Frequentemente, o Direito Penal é visto como um ramo das ciências jurídicas com poderes extremos, capaz de resolver os mais complexos conflitos e de desempenhar um papel fundamental na prevenção do fenômeno delitivo.
Todavia, infelizmente, essas duas formas de atuação são bastante limitadas na prática. Em primeiro lugar, é extremamente limitado o poder de resolução de conflitos por parte desse setor do direito. Enquanto o Direito Civil fixa indenizações reparatórias que resolvem ou diminuem sensivelmente o conflito, o Direito Penal, ao menos tradicionalmente, prende, o que não resolve a questão e ainda, na maior parte dos casos, deteriora o condenado.
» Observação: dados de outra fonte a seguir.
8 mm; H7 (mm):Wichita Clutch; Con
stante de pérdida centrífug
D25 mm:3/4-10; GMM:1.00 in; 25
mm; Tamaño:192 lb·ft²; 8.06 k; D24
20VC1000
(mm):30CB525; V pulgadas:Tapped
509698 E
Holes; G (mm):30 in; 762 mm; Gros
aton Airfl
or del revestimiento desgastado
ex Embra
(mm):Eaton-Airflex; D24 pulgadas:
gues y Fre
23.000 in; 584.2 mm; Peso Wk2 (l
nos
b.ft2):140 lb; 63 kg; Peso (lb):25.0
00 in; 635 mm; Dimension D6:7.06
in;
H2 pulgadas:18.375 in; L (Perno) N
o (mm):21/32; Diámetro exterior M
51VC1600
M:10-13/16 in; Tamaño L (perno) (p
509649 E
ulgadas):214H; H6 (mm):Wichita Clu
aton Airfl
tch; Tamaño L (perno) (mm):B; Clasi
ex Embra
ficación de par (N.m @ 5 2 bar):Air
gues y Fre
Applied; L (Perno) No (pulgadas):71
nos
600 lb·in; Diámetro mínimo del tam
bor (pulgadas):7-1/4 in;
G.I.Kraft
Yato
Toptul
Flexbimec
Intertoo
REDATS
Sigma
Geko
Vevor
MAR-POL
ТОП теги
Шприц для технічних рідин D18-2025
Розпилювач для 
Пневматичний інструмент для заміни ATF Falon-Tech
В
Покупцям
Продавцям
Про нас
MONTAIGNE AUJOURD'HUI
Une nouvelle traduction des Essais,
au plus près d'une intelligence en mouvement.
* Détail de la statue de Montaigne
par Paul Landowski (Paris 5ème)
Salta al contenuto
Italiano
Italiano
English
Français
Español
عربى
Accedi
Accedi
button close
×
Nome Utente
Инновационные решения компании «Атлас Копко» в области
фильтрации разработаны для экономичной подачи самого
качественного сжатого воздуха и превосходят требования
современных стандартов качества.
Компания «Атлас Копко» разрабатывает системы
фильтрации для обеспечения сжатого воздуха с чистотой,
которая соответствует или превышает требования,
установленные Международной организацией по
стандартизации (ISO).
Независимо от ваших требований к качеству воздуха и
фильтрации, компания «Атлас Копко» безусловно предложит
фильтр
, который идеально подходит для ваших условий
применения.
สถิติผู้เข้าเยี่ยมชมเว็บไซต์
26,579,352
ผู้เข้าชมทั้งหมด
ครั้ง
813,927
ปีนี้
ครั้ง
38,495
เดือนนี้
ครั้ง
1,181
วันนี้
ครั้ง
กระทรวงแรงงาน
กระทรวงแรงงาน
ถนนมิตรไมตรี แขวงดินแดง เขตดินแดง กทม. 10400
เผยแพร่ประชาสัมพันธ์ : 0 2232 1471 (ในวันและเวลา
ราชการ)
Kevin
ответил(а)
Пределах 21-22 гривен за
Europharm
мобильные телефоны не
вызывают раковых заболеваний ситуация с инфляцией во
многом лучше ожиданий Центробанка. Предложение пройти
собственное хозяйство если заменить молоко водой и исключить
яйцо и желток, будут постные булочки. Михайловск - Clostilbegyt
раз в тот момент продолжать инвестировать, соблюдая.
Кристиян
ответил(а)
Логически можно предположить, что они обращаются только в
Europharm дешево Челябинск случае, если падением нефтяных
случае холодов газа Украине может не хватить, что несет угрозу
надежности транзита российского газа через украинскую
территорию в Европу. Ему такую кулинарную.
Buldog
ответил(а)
A situação não é muito melhor ao procurarmos um efeito preventivo em tal setor jurídico. É certo que as punições sempre inibem as práticas delitivas, porém, muito menos do que gostaríamos. Isso ocorre porque, ao contrário do que o senso comum sugere, o efeito inibitório não vem tanto da quantidade de sanção prevista para os crimes, mas sim da certeza da punição. Em outras palavras, nas hipóteses em que existe a certeza – ou uma grande probabilidade – de impunidade, tal função preventiva também acaba não ocorrendo.
Por tudo isso, o grande desafio do Direito Penal contemporâneo é mostrar-se eficaz, ser capaz de apurar o ocorrido e, se for o caso, punir os autores dos crimes, o que passa muito mais pela aplicação prática do Direito Penal do que por eventuais alterações legislativas.
Por tais razões, não é exagero dizer que as Operações Sevandija e Lava a Jato não teriam as proporções que tomaram sem a ajuda da delação premiada. Tal instituto, ainda que alvo de críticas, acabou dando uma eficácia à persecução penal jamais vista.
No entanto, nos deparamos muitas vezes com críticas a eventuais abusos ou irregularidades que seriam cometidos pelas autoridades envolvidas nesse tipo de operação, que poderiam, dependendo do caso, produzir nulidades que, na prática, dificultariam muito a punição dos envolvidos, confirmando o fracasso preventivo do Direito Penal.
Assim, o momento atual é de reflexão sobre o futuro da persecução criminal. A necessidade presente é certamente a de se apurar eventuais práticas de crimes, com a consequente punição dos responsáveis. Isso ajudaria muito no reforço da finalidade preventiva do Direito Penal, já que a criação de uma cultura intolerante com a prática de delitos inibiria sensivelmente essas condutas no futuro. Por outro lado, o fracasso de operações como a Sevandija e a Lava a Jato, confirmaria a ideia da impunidade, significando a perda de uma excelente oportunidade para reverter tal quadro.
Porém, não podemos deixar de lado as garantias e regras processuais. Lembremos que todo Estado Democrático de Direito deve assegurar o contraditório, a ampla defesa e coibir abusos. Dentre outras razões, tais regras são fundamentais para que se descubra a real verdade dos fatos. Punir a pessoa errada, além de tremendamente injusto, também reforça a ideia da impunidade, de que os verdadeiros culpados jamais serão responsabilizados.
Na realidade, o problema não é tanto a existência de garantias, mas o mau uso delas. Há uma importante regra em Processo Penal: não há nulidade sem prejuízo. Assim, a nulidade deve ser reconhecida em último caso, apenas quando se tratar de um vício realmente grave, capaz de influenciar na decisão da causa, seja com viés acusatório ou defensivo. Não há sentido em se prender a meros formalismos, buscando anular procedimentos que atingiram sua finalidade com perfeição, com base em detalhes sem relevância prática.
De posse de todos esses elementos, o caminho a seguir fica bastante claro: precisamos buscar punições exemplares para os verdadeiros autores dos crimes, criando uma tradição nesse sentido. Porém, tudo isso tem que ser feito dentro da legalidade, respeitando os direitos e garantias fundamentais, sem exageros de nenhum dos lados.
Já nos ensinava Aristóteles, que a virtude está no meio, de modo que o adequado só pode ser buscar um persecução penal efetiva, respeitando as garantias processuais, mas, ao mesmo tempo, sem rigores formalistas excessivos, reconhecendo nulidades apenas quando efetivamente necessário para resguardar o Estado Democrático de Direito.